Examples of Non-Indicative Names in Web Original works include:

Troping Wikis

  • The Other Tropes Wiki is neither about television nor tropes, and this wiki is not about tropes either - at least, not what your literature professor would think of first when he heard the word.
  • TV Tropes, as stated in Hypocritical Humor, as they're not just about TV.
  • The Mexican Standoff trope wasn't coined in Mexico, but in Australia. Read the article for more information.
  • Quite a few examples in Non-Indicative Name are indeed indicative, just not literal.

Other Works

  • Deviant ART isn't really deviating from anything these days since it became an art community. And of those who question True Art, it doesn't have that all that either.
    • It does still have the computer theme deviations for which it was named (I assume). And art is in the eye of the beholder, so unless you are snarky and against photography, poetry, animesque illustrations, or the Furry Fandom, the name still holds.
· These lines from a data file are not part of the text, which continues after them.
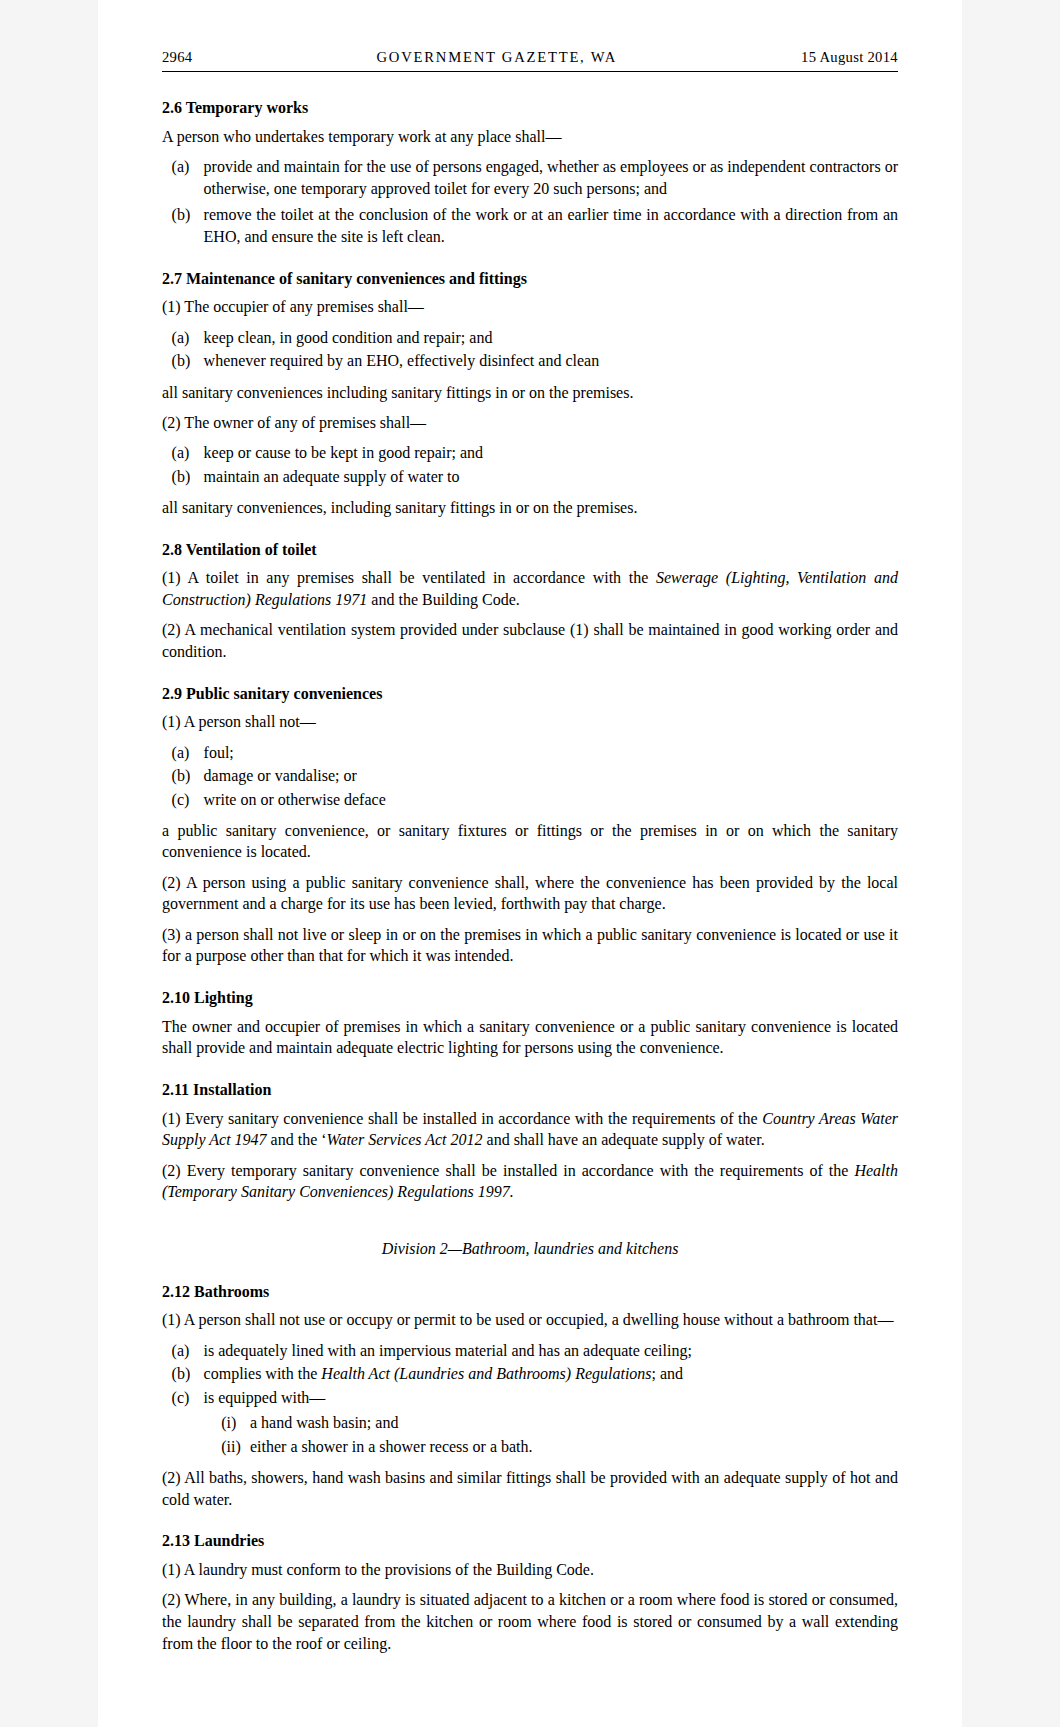2964 GOVERNMENT GAZETTE, WA 15 August 2014
2.6 Temporary works
A person who undertakes temporary work at any place shall—
(a) provide and maintain for the use of persons engaged, whether as employees or as independent contractors or otherwise, one temporary approved toilet for every 20 such persons; and
(b) remove the toilet at the conclusion of the work or at an earlier time in accordance with a direction from an EHO, and ensure the site is left clean.
2.7 Maintenance of sanitary conveniences and fittings
(1) The occupier of any premises shall—
(a) keep clean, in good condition and repair; and
(b) whenever required by an EHO, effectively disinfect and clean
all sanitary conveniences including sanitary fittings in or on the premises.
(2) The owner of any of premises shall—
(a) keep or cause to be kept in good repair; and
(b) maintain an adequate supply of water to
all sanitary conveniences, including sanitary fittings in or on the premises.
2.8 Ventilation of toilet
(1) A toilet in any premises shall be ventilated in accordance with the Sewerage (Lighting, Ventilation and Construction) Regulations 1971 and the Building Code.
(2) A mechanical ventilation system provided under subclause (1) shall be maintained in good working order and condition.
2.9 Public sanitary conveniences
(1) A person shall not—
(a) foul;
(b) damage or vandalise; or
(c) write on or otherwise deface
a public sanitary convenience, or sanitary fixtures or fittings or the premises in or on which the sanitary convenience is located.
(2) A person using a public sanitary convenience shall, where the convenience has been provided by the local government and a charge for its use has been levied, forthwith pay that charge.
(3) a person shall not live or sleep in or on the premises in which a public sanitary convenience is located or use it for a purpose other than that for which it was intended.
2.10 Lighting
The owner and occupier of premises in which a sanitary convenience or a public sanitary convenience is located shall provide and maintain adequate electric lighting for persons using the convenience.
2.11 Installation
(1) Every sanitary convenience shall be installed in accordance with the requirements of the Country Areas Water Supply Act 1947 and the ‘Water Services Act 2012 and shall have an adequate supply of water.
(2) Every temporary sanitary convenience shall be installed in accordance with the requirements of the Health (Temporary Sanitary Conveniences) Regulations 1997.
Division 2—Bathroom, laundries and kitchens
2.12 Bathrooms
(1) A person shall not use or occupy or permit to be used or occupied, a dwelling house without a bathroom that—
(a) is adequately lined with an impervious material and has an adequate ceiling;
(b) complies with the Health Act (Laundries and Bathrooms) Regulations; and
(c) is equipped with—
(i) a hand wash basin; and
(ii) either a shower in a shower recess or a bath.
(2) All baths, showers, hand wash basins and similar fittings shall be provided with an adequate supply of hot and cold water.
2.13 Laundries
(1) A laundry must conform to the provisions of the Building Code.
(2) Where, in any building, a laundry is situated adjacent to a kitchen or a room where food is stored or consumed, the laundry shall be separated from the kitchen or room where food is stored or consumed by a wall extending from the floor to the roof or ceiling.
It's still an Artifact Title, though.
  • Facebook isn't really a book full of faces.
  • Chinese Troper Teslashark wrote a webfic that's called Time to Shoot Down the Moon. The rock-satellite of Earth suffers nothing in the story. In fact, the author did it on purpose, to mock sci-fi series and war fictions with outrageous names.
  • Marble Hornets is certainly not about hornets made of marble.
    • In-universe, "Marble Hornets" is the name of the student film project that Alex Kralie came up with that got interrupted after Alex's run-in with you-know-what. Whether or not the title actually had some significance to the plot of the project is never explained.
  • The "Cheat Commandos O's" cereal pieces from Homestar Runner are actually not "O"-shaped, but rather nugget-shaped. This was even lampshaded on the box art where Fightgar was actually telling the other Commandos that the cereal pieces "aren't 'Os!"
  • The Internet Movie Database (IMDb) contains information about TV shows, individual episodes and video games.
  • Leekspin uses a Bleach clip in which Orihime spins what is clearly indicated in the show to be a scallion.
  • No Right Answer uses this for some episodes (Best Anime Ever should really be called Pokemon vs Digimon). Used deliberately for publicity.